(Extracted text):
Hundreds of thousands of we Brits own, or aspire to own, a property in Spain. For over a generation its Costas have tempted overseas house hunters and this popularity endures even today, but what is it that prevents us looking further afield?

Hundreds of thousands of we Brits own, or aspire to own, a property in Spain. For over a generation its Costas have tempted overseas house hunters and this popularity endures even today, but what is it that prevents us looking further afield?

For those with a little imagination and, perhaps, an adventurous streak, the Czech Republic proves a worthy rival to any Spanish hotspot. Granted it may not have year-round sunshine or beaches but then it also sidesteps high-rise, expat ghettoes and overbearing tourism.

What the Czech Republic does offer is one of the world's greatest capital cities, a diverse landscape, a fascinating history, ease of access and much, much more for your money. "Property often isn't as cheap as many think it's going to be," warns Mark Batt, of Prague-based property agency Identity, "but prices are competitive compared with Western Europe and it can be an excellent investment. Naturally, Prague commands a premium but you just have to look at the architecture to see why.

An hour outside Prague, in Tabor for instance, property is around a third of the price though the new motorway link should increase its value in the next few years."

Identity currently has a refurbished manor house near Tabor for sale. Boasting extensive gardens, which contain their own lake as well as several outbuildings.

The property is on the market for just £845,000. The house comprises a staggering 20 rooms, 10 bathrooms, an indoor pool and a terrace with views over the grounds.

A 20-minute drive from central Prague, in Mirosovice, Identity is also marketing a fully refurbished farmhouse. The property has four bedrooms, two bathrooms and a vast living room as well as 2,000 square metres of land. It is priced at £415,000.

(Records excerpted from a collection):
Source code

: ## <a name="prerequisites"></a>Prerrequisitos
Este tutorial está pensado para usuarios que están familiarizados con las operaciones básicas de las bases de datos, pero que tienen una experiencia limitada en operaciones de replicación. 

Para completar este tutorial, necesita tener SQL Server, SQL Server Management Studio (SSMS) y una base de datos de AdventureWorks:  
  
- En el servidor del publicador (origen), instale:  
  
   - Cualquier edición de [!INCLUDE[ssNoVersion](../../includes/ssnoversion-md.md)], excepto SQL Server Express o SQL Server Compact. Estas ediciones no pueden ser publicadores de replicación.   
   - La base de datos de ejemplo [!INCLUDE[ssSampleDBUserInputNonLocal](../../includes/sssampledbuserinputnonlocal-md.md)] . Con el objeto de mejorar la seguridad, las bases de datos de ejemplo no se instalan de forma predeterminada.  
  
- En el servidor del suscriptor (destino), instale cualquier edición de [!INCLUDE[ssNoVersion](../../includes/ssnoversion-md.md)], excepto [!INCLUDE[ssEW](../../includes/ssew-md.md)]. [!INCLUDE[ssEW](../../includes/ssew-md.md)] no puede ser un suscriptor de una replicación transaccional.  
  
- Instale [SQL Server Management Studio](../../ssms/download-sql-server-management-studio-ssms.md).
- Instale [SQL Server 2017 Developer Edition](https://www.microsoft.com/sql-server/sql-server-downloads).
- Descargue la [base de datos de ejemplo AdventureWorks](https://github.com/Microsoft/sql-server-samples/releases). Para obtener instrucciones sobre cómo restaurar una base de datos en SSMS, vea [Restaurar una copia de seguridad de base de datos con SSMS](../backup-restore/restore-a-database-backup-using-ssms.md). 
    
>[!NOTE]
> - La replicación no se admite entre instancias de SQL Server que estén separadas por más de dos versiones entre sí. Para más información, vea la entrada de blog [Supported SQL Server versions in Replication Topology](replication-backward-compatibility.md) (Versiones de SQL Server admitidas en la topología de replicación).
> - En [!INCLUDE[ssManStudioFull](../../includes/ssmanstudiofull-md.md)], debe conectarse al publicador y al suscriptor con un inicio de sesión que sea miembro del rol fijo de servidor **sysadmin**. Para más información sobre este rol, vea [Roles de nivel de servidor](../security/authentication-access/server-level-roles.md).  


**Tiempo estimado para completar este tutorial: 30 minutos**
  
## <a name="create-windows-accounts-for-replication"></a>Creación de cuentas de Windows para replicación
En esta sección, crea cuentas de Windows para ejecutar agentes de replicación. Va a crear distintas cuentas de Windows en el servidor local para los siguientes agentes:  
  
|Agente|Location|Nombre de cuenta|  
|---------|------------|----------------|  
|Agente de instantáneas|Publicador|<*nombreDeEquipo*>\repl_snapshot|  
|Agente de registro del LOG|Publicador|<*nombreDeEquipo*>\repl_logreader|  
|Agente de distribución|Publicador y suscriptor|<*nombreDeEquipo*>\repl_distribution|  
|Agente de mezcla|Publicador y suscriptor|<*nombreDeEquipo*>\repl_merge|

(Exercises):
(1) Quote the article on Czech property word for word, starting with "What the Czech" and going on through "to see why.".
(2) Extend the article on buying property in the Czech Republic, picking up after its last sentence.

(Your responses):
(1)
What the Czech Republic does offer is one of the world's greatest capital cities, a diverse landscape, a fascinating history, ease of access and much, much more for your money. "Property often isn't as cheap as many think it's going to be," warns Mark Batt, of Prague-based property agency Identity, "but prices are competitive compared with Western Europe and it can be an excellent investment. Naturally, Prague commands a premium but you just have to look at the architecture to see why.

(2)
And not only is the country beautiful and easy to get to with reasonable property prices to boot; you can expect good capital growth too. For the past four years, Prague has experienced annual property price growth in double digits, and there is nothing to suggest this will change in the near future, especially when buying restrictions are eased in 2009.

In addition, off-plan property gurus Prague Property Investments suggest that gross rental yields on new apartments in Prague are currently running at between 7.5 and 8.5 per cent.

The same company is offering for sale off-plan penthouse studio apartments that should offer lovely views of the city. They are being created in a converted Mill situated in Palmovka, which borders the city centre. Prices start at £42,000 and the development should be completed by August 2005.

Prague Property Investments is also offering off-plan apartments in River Diamond - a prime (and rare) city centre, riverside location. Here, two bedroom apartments cost around £113,000, studios from £70,000, while the penthouses are approximately £400,000.

Should you fancy something with a little age, Identity has a charming, refurbished garden flat up for grabs in a 1930's building situated in Prague. With three bedrooms, a fully-equipped kitchen, a large living/diner space, two bathrooms and a study as well as a south facing private garden, this property seems an absolute steal at £334,000.

"The cost of buying a resale property in the Czech Republic is about 7 per cent of the cost of the property, though you have to add on a little extra if you need to arrange a mortgage." says John Howell of John Howell and Co International Solicitors.

He adds: "That's still cheaper than a lot of Western Europe. Though people might be put off by what they consider a complex and risky buying process it really is as safe as buying in the UK provided you get independent professional advice."

John Howell & Co: 020-7420 0400, www.europelaw.com

Prague Property Investments: 0845 070 5545, www.praguepropertyinvestments.com

Identity Ltd: 00420 222 72 61978, www.id-online.cz

CZECH LIST

CONSULT A LAWYER

Ensure that he/she has knowledge of Czech property law. Discuss issues like the ownership structure you will adopt - the options can make a difference to your tax liability.

FIND YOUR PROPERTY

The large choice of agents in the UK and the Czech Republic, the internet and specialist publications will help.

SIGN THE RESERVATION CONTRACT

This is common practice. You will also need to pay a deposit, typically around 50,000 Czech kroner (approximately £1,100).

SET UP A CZECH LIMITED LIABILITY COMPANY (SRO)

Until 2009, there will be restrictions on foreign nationals owning property even if they are EU nationals. It is likely you will need to set up an SRO to officially own the property. It is a simple and relatively inexpensive (typically around £1,000). Instruct your lawyer to do it for you. Setting up an SRO takes a few days.

LEGAL CHECKS

With the reservation contract signed, you have several weeks in which your lawyer can conduct all the legal checks. It is also advisable to commission a survey on resale property.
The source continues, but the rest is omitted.